*** Opening of Record excerpts ***

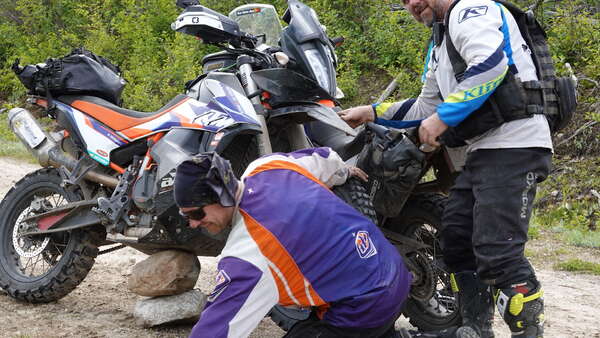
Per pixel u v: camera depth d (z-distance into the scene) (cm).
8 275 502
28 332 430
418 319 437
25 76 484
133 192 433
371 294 287
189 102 429
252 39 447
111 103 475
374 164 380
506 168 334
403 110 417
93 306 493
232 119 404
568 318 523
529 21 350
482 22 332
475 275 369
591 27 1237
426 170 400
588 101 1173
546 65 348
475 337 344
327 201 291
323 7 1622
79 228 479
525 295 337
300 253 277
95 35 1920
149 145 432
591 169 1075
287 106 411
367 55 1578
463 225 364
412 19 1483
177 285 440
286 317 429
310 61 418
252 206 280
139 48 1739
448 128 354
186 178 275
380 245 300
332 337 292
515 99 331
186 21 429
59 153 493
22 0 2078
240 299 269
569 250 795
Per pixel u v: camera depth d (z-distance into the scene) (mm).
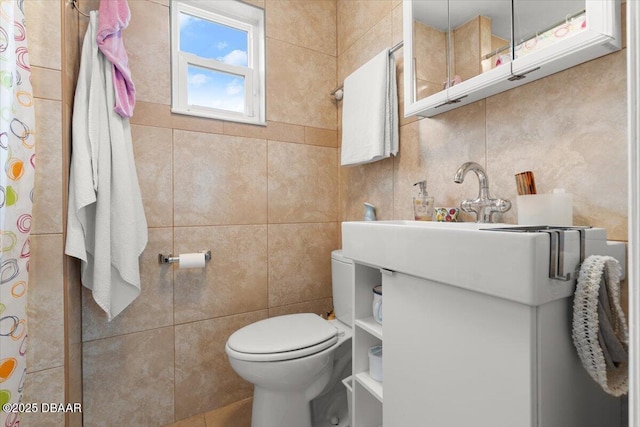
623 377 584
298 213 1719
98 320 1253
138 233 1229
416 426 755
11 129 776
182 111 1432
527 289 510
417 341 750
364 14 1609
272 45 1656
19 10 825
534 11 835
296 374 1120
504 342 570
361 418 1027
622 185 722
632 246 318
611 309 591
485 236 568
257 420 1200
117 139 1158
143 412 1333
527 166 909
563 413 579
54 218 956
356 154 1439
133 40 1346
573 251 577
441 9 1083
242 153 1569
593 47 708
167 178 1395
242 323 1558
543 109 871
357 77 1462
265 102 1628
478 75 946
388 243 800
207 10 1559
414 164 1300
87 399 1230
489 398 597
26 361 901
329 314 1620
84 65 1103
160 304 1374
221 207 1514
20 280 808
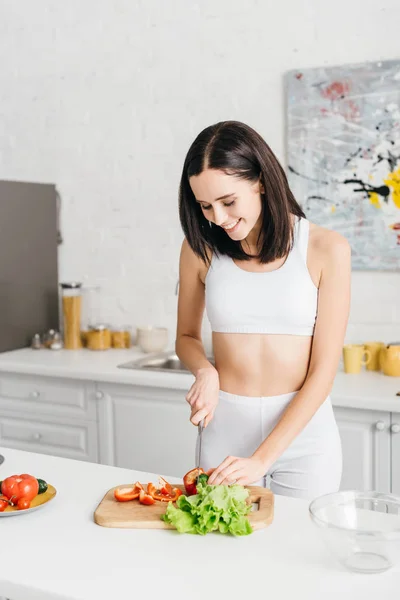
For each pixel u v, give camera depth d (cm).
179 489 149
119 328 350
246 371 179
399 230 280
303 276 172
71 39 351
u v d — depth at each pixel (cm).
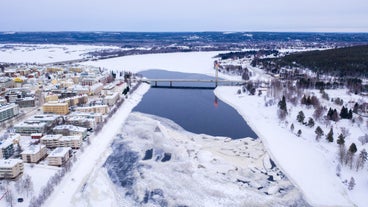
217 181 18575
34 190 17050
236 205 16362
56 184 17625
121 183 18438
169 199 16812
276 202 16750
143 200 16800
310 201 16888
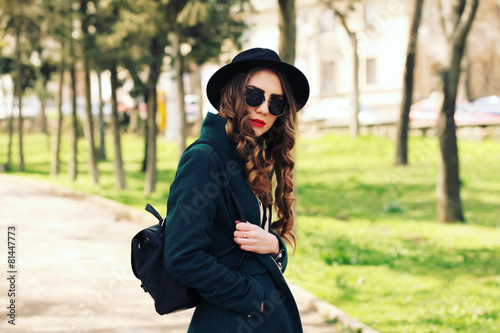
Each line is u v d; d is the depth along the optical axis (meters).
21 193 14.88
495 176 15.23
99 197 13.62
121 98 18.11
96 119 29.14
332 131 24.27
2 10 16.67
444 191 10.91
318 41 30.17
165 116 32.59
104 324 4.75
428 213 11.85
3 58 21.31
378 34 21.75
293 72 2.21
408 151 17.89
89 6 15.62
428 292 6.14
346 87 29.58
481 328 4.84
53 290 5.75
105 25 15.13
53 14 15.25
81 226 10.02
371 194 14.12
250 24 14.42
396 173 16.20
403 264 7.54
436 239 9.33
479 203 12.60
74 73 17.81
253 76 2.13
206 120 2.10
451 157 10.84
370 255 8.01
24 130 38.19
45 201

*** Close of Record excerpts ***

_Your instructions_:
Across the listing, how many lines hold "distance"? The answer must be the number only.

_Result_:
2